NAT Fyfe marked brilliantly over Jarryd Roughead, kicked at a goal and missed everything. Fyfe rose like a wraith, and marked again, and missed the lot again.
To the several shades of purple that helped to create such a striking visual effect at the MCG yesterday could now be added another: the complexion of Fremantle coach Ross Lyon's face. It was not yet midway through the first quarter.
The missing went on and on, and off and off. In the second quarter, Danyle Pearce kicked out one on the full, and Matthew Pavlich kicked a behind, and Fyfe got closer, but still missed; that behind would remain his only score in an otherwise admirable grand final for him. Hayden Ballantyne marked inside the forward 50, and kicked out on the full; Pavlich, meantime, flung his hands about unavailingly in the goal square. In the Fremantle box, puce was the new purple.
Fremantle had a bout of accuracy in the third quarter that put it back in the match. You could say it was a purple patch. But the jitters returned in the last. The Dockers had the last seven shots at goal for the match, but only Pavlich kicked one. If there was a moment when it could have been deemed safe to hand the premiership cup over to the engraver, it was when Ballantyne kicked at goal from 25 metres and sent it out on the full. Now the colour drained away altogether from Lyon's face.
It was followed by the miss that Hawthorn's now exultant fans most cherished, agent provocateur Ryan Crowley's. It was enough to bring a jeer to the eye.
Hawthorn's goalkicking was as much of a contrast to Fremantle's as it colours. The Hawks kicked away last year's grand final, and would not do it again. Jack Gunston kicked goals with his first four shots, from near and far. For Hawthorn, the dapper and rubbery Gunston was the joker in the pack in this finals series. So often in finals, the stars cancel out one another and role player becomes the difference.
Lance Franklin's kick from 50 metres in the first quarter fell short, but Luke McPharlin leapt over the mark, conceding 50 and another kick for Franklin from the goal-line. It would remain Franklin's only goal of the day on which he appeared to be fading from the Hawthorn scene. At the start of the last quarter, Isaac Smith kicked a left- foot ball-burster from 55 metres out anyway.
It is only a slight simplification to say that this is how the grand final was won and lost. Have a look at the stats: in the most fundamental KPIs, disposals and inside 50s, there was no separation. In the maul around the ball, it was the same.
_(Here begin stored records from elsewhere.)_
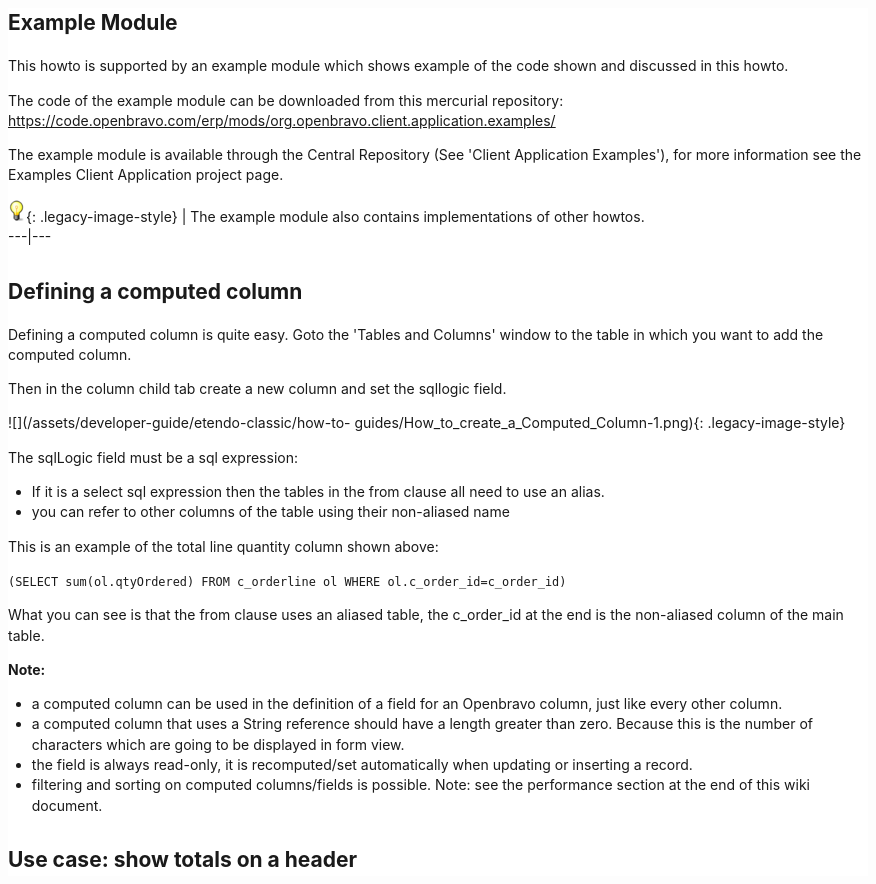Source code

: ##  Example Module

This howto is supported by an example module which shows example of the code
shown and discussed in this howto.

The code of the example module can be downloaded from this mercurial
repository:
https://code.openbravo.com/erp/mods/org.openbravo.client.application.examples/

The example module is available through the Central Repository (See 'Client
Application Examples'), for more information see the  Examples Client
Application  project page.

![](/assets/developer-guide/etendo-classic/how-to-guides/Bulbgraph.png){: .legacy-image-style} |  The
example module also contains implementations of other howtos.  
---|---  
  
##  Defining a computed column

Defining a computed column is quite easy. Goto the 'Tables and Columns' window
to the table in which you want to add the computed column.

Then in the column child tab create a new column and set the sqllogic field.

  

![](/assets/developer-guide/etendo-classic/how-to-
guides/How_to_create_a_Computed_Column-1.png){: .legacy-image-style}

  
The sqlLogic field must be a sql expression:

  * If it is a select sql expression then the tables in the from clause all need to use an alias. 
  * you can refer to other columns of the table using their non-aliased name 

This is an example of the total line quantity column shown above:

    
    
    (SELECT sum(ol.qtyOrdered) FROM c_orderline ol WHERE ol.c_order_id=c_order_id)

What you can see is that the from clause uses an aliased table, the c_order_id
at the end is the non-aliased column of the main table.

**Note:**

  * a computed column can be used in the definition of a field for an Openbravo column, just like every other column. 
  * a computed column that uses a String reference should have a length greater than zero. Because this is the number of characters which are going to be displayed in form view. 
  * the field is always read-only, it is recomputed/set automatically when updating or inserting a record. 
  * filtering and sorting on computed columns/fields is possible. Note: see the performance section at the end of this wiki document. 

##  Use case: show totals on a header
Goals had to be unearthed from beneath this torrid struggle, and so the worth of each became measurable in carats. And the Hawks kicked them, not in their usual profusion, but enough to win this day, and Fremantle missed them, and kept on missing them.
Why, is for Hawthorn to know and Fremantle to spend the summer trying to ascertain. Conditions? The wind was strong enough to uproot little league goal posts in the pre-match, and remained swirly all day, but no more swirly for the Dockers than the Hawks. Grand final nerves? They were plain to see. The effect of Hawthorn's relentless attack on the Dockers' psyche, equal to or greater than their own? This also was self-evident.
In the almost naive drawing up of terms for this finale, this aspect of Hawthorn's excellence was overlooked. Captain Luke Hodge and perpendicular full-back Brian Lake were able to read not just the play, but minds, too. They were Hawthorn's pillars of Hercules.
Fremantle prides itself as the "anywhere, any time" team, but Hawthorn is the "anybody, any how" team. It averages nearly 20 goals, but won with 11. Lyon's teams are famously committed, but his way is draining. They begrudge opposition goals, but are miserly in kicking their own; goalkicking does not appear to come naturally. Yesterday, the Dockers rallied from 31 points down to trail by three late in the third quarter, but the effort told.
At three-quarter time, at least five Dockers had their hands on their knees. You knew then that their comeback was over.
Fremantle did not do itself justice. Partly, that was because it played a team resolved on making reparation for the injustice it did to itself last year. Partly, it was because the whole day became like so many moments in it for the exasperated Dockers, an opportunity missed.